» **Exercise**:
Without the pictures, copy the entries below word for word.

[Records to use]

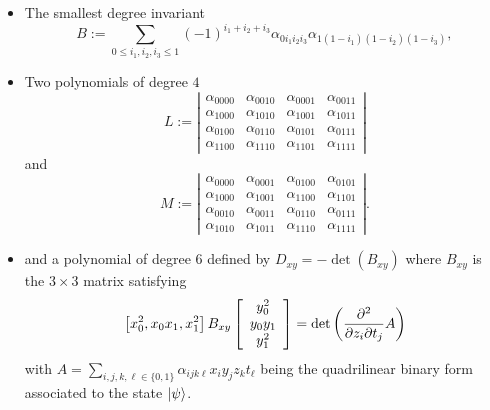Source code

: \documentclass[a4paper,12pt,fleqn]{article}
\renewcommand\leq{\leqslant}
\begin{document}
\begin{itemize}
	\item The smallest degree invariant
	\begin{equation}{}
	B:=\sum_{0\leq i_{1},i_{2},i_{3}\leq 1}(-1)^{i_{1}+i_{2}+i_{3}}\alpha_{0i_{1}i_{2}i_{3}}\alpha_{1(1-i_{1})(1-i_{2})(1-i_{3})},
	\end{equation}
	\item Two polynomials of degree $4$
	\begin{equation}
		L:=\left|\begin{array}{cccc}\alpha_{0000}&\alpha_{0010}&\alpha_{0001}&\alpha_{0011}\\
		\alpha_{1000}&\alpha_{1010}&\alpha_{1001}&\alpha_{1011}\\
		\alpha_{0100}&\alpha_{0110}&\alpha_{0101}&\alpha_{0111}\\
		\alpha_{1100}&\alpha_{1110}&\alpha_{1101}&\alpha_{1111}\end{array}
		\right|\end{equation}  and 
		\begin{equation} 
		M:=\left|\begin{array}{cccc} \alpha_{0000}&\alpha_{0001}&\alpha_{0100}&\alpha_{0101}\\
		 \alpha_{1000}&\alpha_{1001}&\alpha_{1100}&\alpha_{1101}\\
		  \alpha_{0010}&\alpha_{0011}&\alpha_{0110}&\alpha_{0111}\\
		   \alpha_{1010}&\alpha_{1011}&\alpha_{1110}&\alpha_{1111}\end{array}\right|.
	\end{equation}
	\item and a polynomial of degree $6$ defined by $D_{xy}=-\det(B_{xy})$ where $B_{xy}$ is the $3\times 3$ matrix satisfying
	\begin{equation}
		\left[x_{0}^{2},x_{0}x_{1},x_{1}^{2}\right]B_{xy}\left[\begin{array}{c} y_{0}^{2}\\y_{0}y_{1}\\y_{1}^{2}\end{array}\right]=\det\left({\partial^{2}\over\partial z_{i}\partial t_{j}}A\right)
	\end{equation}
\noindent with $A=\sum\limits_{i,j,k,\ell\in\{0,1\}}\alpha_{ijk\ell}x_{i}y_{j}z_{k}t_{\ell}$ being the quadrilinear binary form associated to the state $\ket{\psi}$.
\end{itemize}
\end{document}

[/Records to use]

» **Reply**:
Source code

: \documentclass[a4paper,12pt,fleqn]{article}
\renewcommand\leq{\leqslant}
\begin{document}
\begin{itemize}
	\item The smallest degree invariant
	\begin{equation}{}
	B:=\sum_{0\leq i_{1},i_{2},i_{3}\leq 1}(-1)^{i_{1}+i_{2}+i_{3}}\alpha_{0i_{1}i_{2}i_{3}}\alpha_{1(1-i_{1})(1-i_{2})(1-i_{3})},
	\end{equation}
	\item Two polynomials of degree $4$
	\begin{equation}
		L:=\left|\begin{array}{cccc}\alpha_{0000}&\alpha_{0010}&\alpha_{0001}&\alpha_{0011}\\
		\alpha_{1000}&\alpha_{1010}&\alpha_{1001}&\alpha_{1011}\\
		\alpha_{0100}&\alpha_{0110}&\alpha_{0101}&\alpha_{0111}\\
		\alpha_{1100}&\alpha_{1110}&\alpha_{1101}&\alpha_{1111}\end{array}
		\right|\end{equation}  and 
		\begin{equation} 
		M:=\left|\begin{array}{cccc} \alpha_{0000}&\alpha_{0001}&\alpha_{0100}&\alpha_{0101}\\
		 \alpha_{1000}&\alpha_{1001}&\alpha_{1100}&\alpha_{1101}\\
		  \alpha_{0010}&\alpha_{0011}&\alpha_{0110}&\alpha_{0111}\\
		   \alpha_{1010}&\alpha_{1011}&\alpha_{1110}&\alpha_{1111}\end{array}\right|.
	\end{equation}
	\item and a polynomial of degree $6$ defined by $D_{xy}=-\det(B_{xy})$ where $B_{xy}$ is the $3\times 3$ matrix satisfying
	\begin{equation}
		\left[x_{0}^{2},x_{0}x_{1},x_{1}^{2}\right]B_{xy}\left[\begin{array}{c} y_{0}^{2}\\y_{0}y_{1}\\y_{1}^{2}\end{array}\right]=\det\left({\partial^{2}\over\partial z_{i}\partial t_{j}}A\right)
	\end{equation}
\noindent with $A=\sum\limits_{i,j,k,\ell\in\{0,1\}}\alpha_{ijk\ell}x_{i}y_{j}z_{k}t_{\ell}$ being the quadrilinear binary form associated to the state $\ket{\psi}$.
\end{itemize}
\end{document}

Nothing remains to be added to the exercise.